• EXERCISE REQUIREMENTS:
[1] In the forum thread about a used Honda's value, what MSRP for the machine is cited from the Honda website?
[2] Translate this sentence from the forum thread into Spanish: "Dealer needs to make a little margin on the resale."
[3] According to the forum thread, if the dealer offers no service warranty, what does the higher dealer price buy, and why?

• EXTRACT PROVIDED:
• • • •

# used Honda Value?



## stinx (Feb 7, 2014)

My local dealer has a used Honda 928WAS for sale. The machine has had 1 owner and was purchased new from and serviced at this dealer. The machine is an 08. The machine looks to be in excellent condition. The dealer wants $1700 out the door for the machine. I think he is high on the price am I wrong or should I go for it.


----------



## micah68kj (Oct 8, 2011)

There are some factors that come into play when determining value. location, availability, condition, original price....etc
If he's firm on his price and won't budge what will you do? How badly do you *need* it? 
These are questions you have to answer.


----------



## Freezn (Mar 1, 2014)

Not sure where you live, but in New England a machine like that in "new condition" would probably sell for around $1,200 - $1,400 on Craigslist. A six year old 928TA Track model in excellent would fetch around $1,500 - $1,800. Again, those are Craigslist prices. Dealer needs to make a little margin on the resale. I would say $1,400 should be your target deal (maybe $1,500 if it has the headlight and Electric Start options).


----------



## wdb (Dec 15, 2013)

Assuming tax is ~$100 that still seems high.


----------



## detdrbuzzard (Jan 20, 2012)

as for the high price remember its being sold by a dealer. i find most private owners have a lower price


----------



## Shredsled (Nov 17, 2014)

Is the dealer offering you any sort of service warranty or anything like that? 
If not, the only thing you get for the higher dealer price tag is simply a little peace of mind in assuming it has been gone through and checked over properly, rather than used from someone who you don't know personally and might not even know how to change oil. 
I'd say that is a little high on the price.

It's really too bad some of these machines don't come with hour meters from the factory.


----------



## dhazelton (Dec 8, 2014)

According to Honda website that machine has the light and electric start and MSRP is $2789. So you'll save over a thousand bucks. Look at the chute and auger housing to determine how much use it's had. A lot of paint loss? Rust? Dents from throwing gravel and rock? Is everything lubricated? Did they change the oil? Is there crud in the gas tank?


----------

• • • •

• INFORMATION:
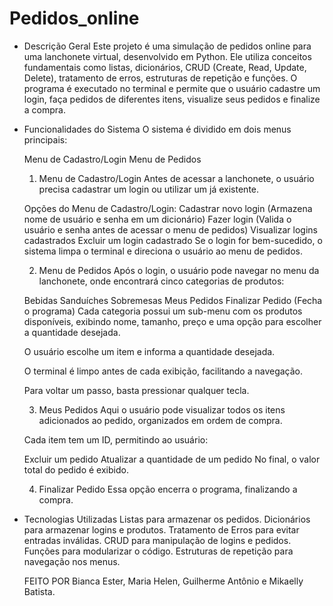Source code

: # Pedidos_online

- Descrição Geral
Este projeto é uma simulação de pedidos online para uma lanchonete virtual, desenvolvido em Python. Ele utiliza conceitos fundamentais como listas, dicionários, CRUD (Create, Read, Update, Delete), tratamento de erros, estruturas de repetição e funções. O programa é executado no terminal e permite que o usuário cadastre um login, faça pedidos de diferentes itens, visualize seus pedidos e finalize a compra.

- Funcionalidades do Sistema
O sistema é dividido em dois menus principais:

  Menu de Cadastro/Login
  Menu de Pedidos
  
  1. Menu de Cadastro/Login
    Antes de acessar a lanchonete, o usuário precisa cadastrar um login ou utilizar um já existente.
    
    Opções do Menu de Cadastro/Login:
    Cadastrar novo login (Armazena nome de usuário e senha em um dicionário)
    Fazer login (Valida o usuário e senha antes de acessar o menu de pedidos)
    Visualizar logins cadastrados
    Excluir um login cadastrado
    Se o login for bem-sucedido, o sistema limpa o terminal e direciona o usuário ao menu de pedidos.
    
  2. Menu de Pedidos
    Após o login, o usuário pode navegar no menu da lanchonete, onde encontrará cinco categorias de produtos:
    
    Bebidas
    Sanduíches
    Sobremesas
    Meus Pedidos
    Finalizar Pedido (Fecha o programa)
    Cada categoria possui um sub-menu com os produtos disponíveis, exibindo nome, tamanho, preço e uma opção para escolher a quantidade desejada.
    
    O usuário escolhe um item e informa a quantidade desejada.
    
    O terminal é limpo antes de cada exibição, facilitando a navegação.
    
    Para voltar um passo, basta pressionar qualquer tecla.
  
  3. Meus Pedidos
    Aqui o usuário pode visualizar todos os itens adicionados ao pedido, organizados em ordem de compra.
    
    Cada item tem um ID, permitindo ao usuário:
    
    Excluir um pedido
    Atualizar a quantidade de um pedido
    No final, o valor total do pedido é exibido.
    
  4. Finalizar Pedido
    Essa opção encerra o programa, finalizando a compra.
  
- Tecnologias Utilizadas
  Listas para armazenar os pedidos.
  Dicionários para armazenar logins e produtos.
  Tratamento de Erros para evitar entradas inválidas.
  CRUD para manipulação de logins e pedidos.
  Funções para modularizar o código.
  Estruturas de repetição para navegação nos menus.

  FEITO POR Bianca Ester, Maria Helen, Guilherme Antônio e Mikaelly Batista.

• • • •

• EXERCISE RESULTS:
[1] $2789

[2] El concesionario necesita obtener un pequeño margen en la reventa.

[3] It buys only a little peace of mind. The buyer can assume the machine has been gone through and checked over properly. That is better than buying it used from a stranger who might not even know how to change the oil.